锥形分布板射流流化床CFD模拟及参数分析

CFD SIMULATION OF THE JETTING FLUIDIZED BED AND ANALYSIS OF MODEL PARAMETERS

采用双流体模型结合颗粒动力学理论,对锥形分布板射流流化床内气固流动行为进行了三维的计算流体力学(CFD)模拟研究,系统分析了曳力模型、恢复系数和颗粒间摩擦力对射流流化床膨胀高度和气泡动力学行为的影响.结果表明,Syamlal-O’Brien和Gidaspow曳力模型低估了床内实际曳力,从而导致模拟膨胀高度低于实验值,而Modified Syamlal-O’Brien曳力模型能更好地预测床内实际曳力,计算结果与实验值吻合得较好;恢复系数对于射流流化床内气泡动力学行为有着重要影响,气泡的大小、上升速率和产生频率均随着恢复系数的增加而减小;颗粒间的摩擦力也是影响床层膨胀高度和床内气泡产生的重要因素.
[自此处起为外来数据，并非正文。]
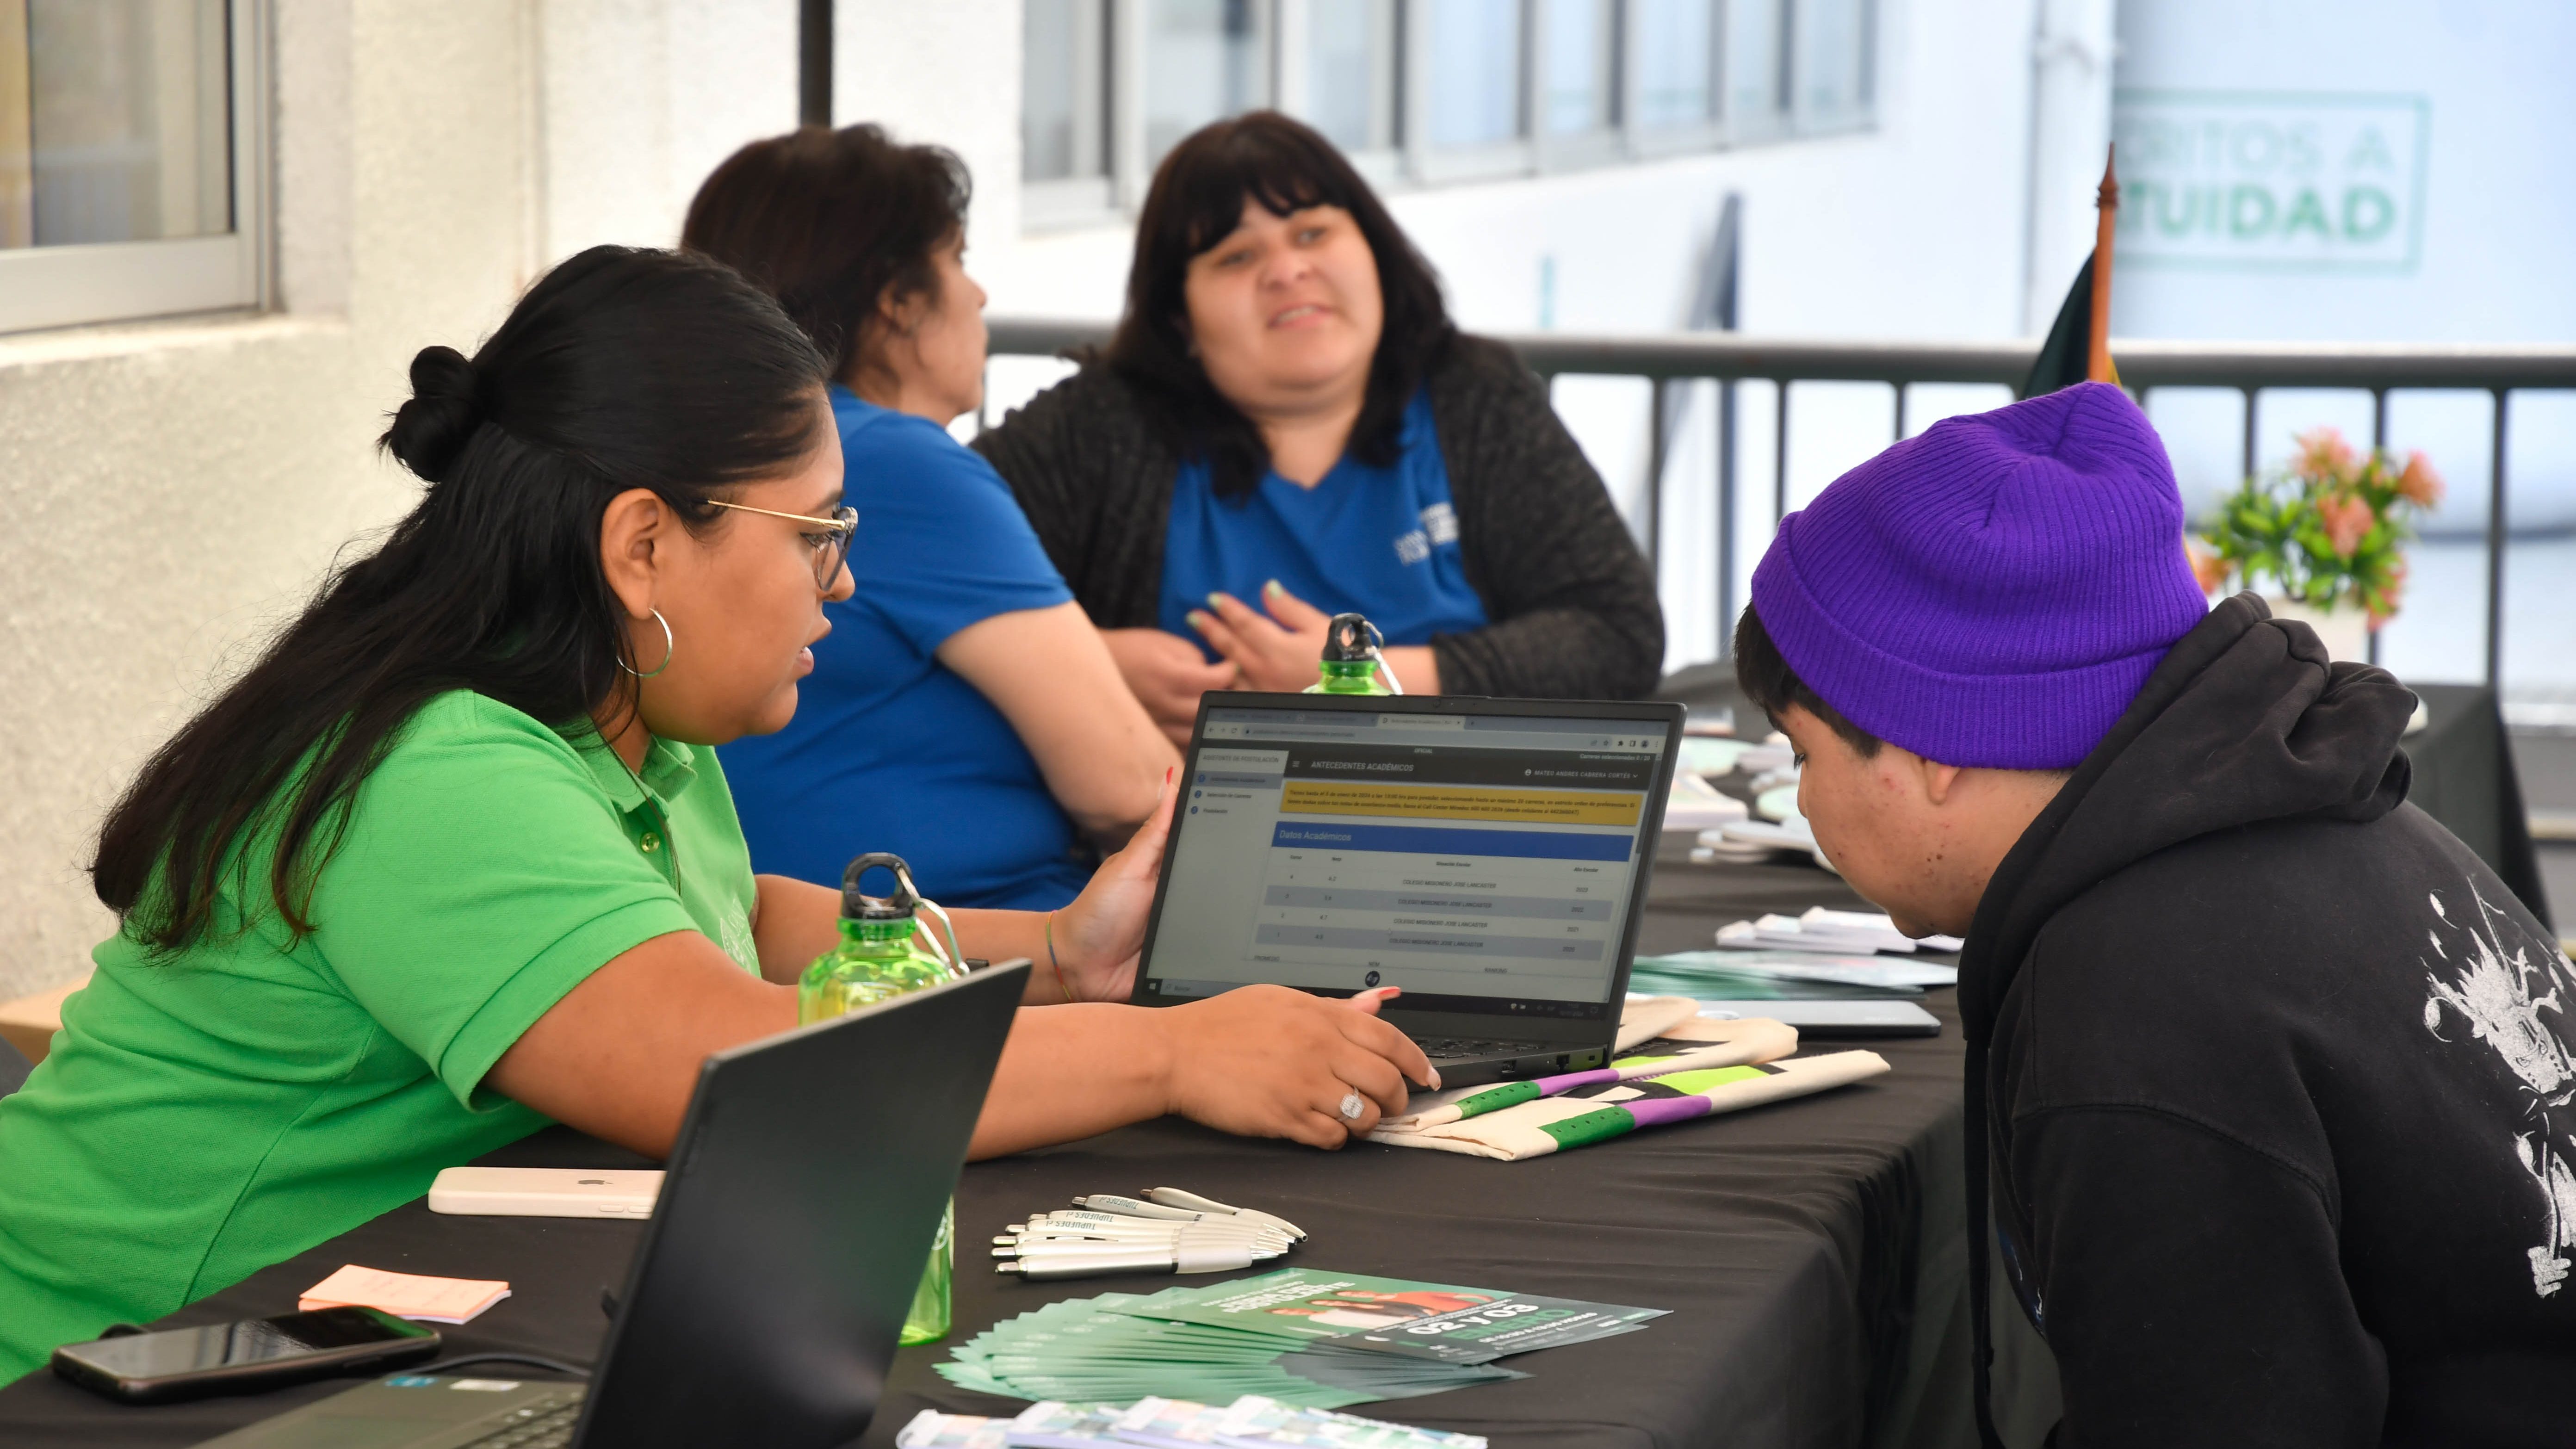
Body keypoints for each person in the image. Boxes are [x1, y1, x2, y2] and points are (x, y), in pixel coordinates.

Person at [0, 247, 1435, 1385]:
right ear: (641, 545)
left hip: (360, 1346)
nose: (845, 587)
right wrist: (1173, 1048)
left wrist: (1061, 954)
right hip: (126, 1373)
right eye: (820, 535)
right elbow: (726, 1056)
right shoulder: (435, 768)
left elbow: (725, 925)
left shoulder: (623, 721)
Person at [1733, 380, 2575, 1444]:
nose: (1801, 797)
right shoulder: (2333, 823)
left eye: (1802, 753)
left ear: (1932, 746)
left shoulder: (2135, 1005)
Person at [972, 112, 1661, 744]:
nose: (1287, 270)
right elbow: (921, 565)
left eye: (1312, 233)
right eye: (1236, 257)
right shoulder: (1098, 429)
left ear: (1375, 253)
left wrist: (1364, 679)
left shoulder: (1474, 395)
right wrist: (1087, 661)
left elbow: (1617, 637)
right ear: (1179, 319)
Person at [680, 125, 1174, 908]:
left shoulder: (703, 455)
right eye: (959, 260)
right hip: (968, 946)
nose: (977, 295)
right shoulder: (901, 462)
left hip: (773, 932)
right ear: (898, 299)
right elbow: (1127, 788)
A 3D CFD（computational fluid dynamics） simulation were conducted by the combining TFM（two fluid model） and KTGF（kinetic theory of granular flow） on the gas-solidflow behaviors in a jetting fluidized bed with conical distributor. The effects of the gas-solid drag force, the restitution coefficient of particle collision, the frictional stresses between particles on the bed expansion ratio and the bubble dynamics were evaluated by comparison with the experimental data. In the present research work, drag models of Gidaspow and Syamlal-O＇Brien underestimated the gas-solid drag force and predicted a smaller bed expansion in comparison to the corresponding experimental data. However, the modified Syamlal-O＇ Brien drag model based on the minimum fluidization conditions can improve the simulated results to accurately predict the bed expansion. The restitution coefficient of particle collision has a significant effect on the bubble dynamics in the fluidized bed. The larger restitution coefficient can decrease the energy dissipation leading to the smaller bubble size, the slower rise velocity and the less bubble frequency. The frictional stresses play an important role in the particle interaction in the region of high solid fraction. Without the effect of frictional stresses, the less particle interaction may reduce the momentum exchange between particles leading to the higher maximum solid packing, the smaller and less bubble, and the lower bed expansion.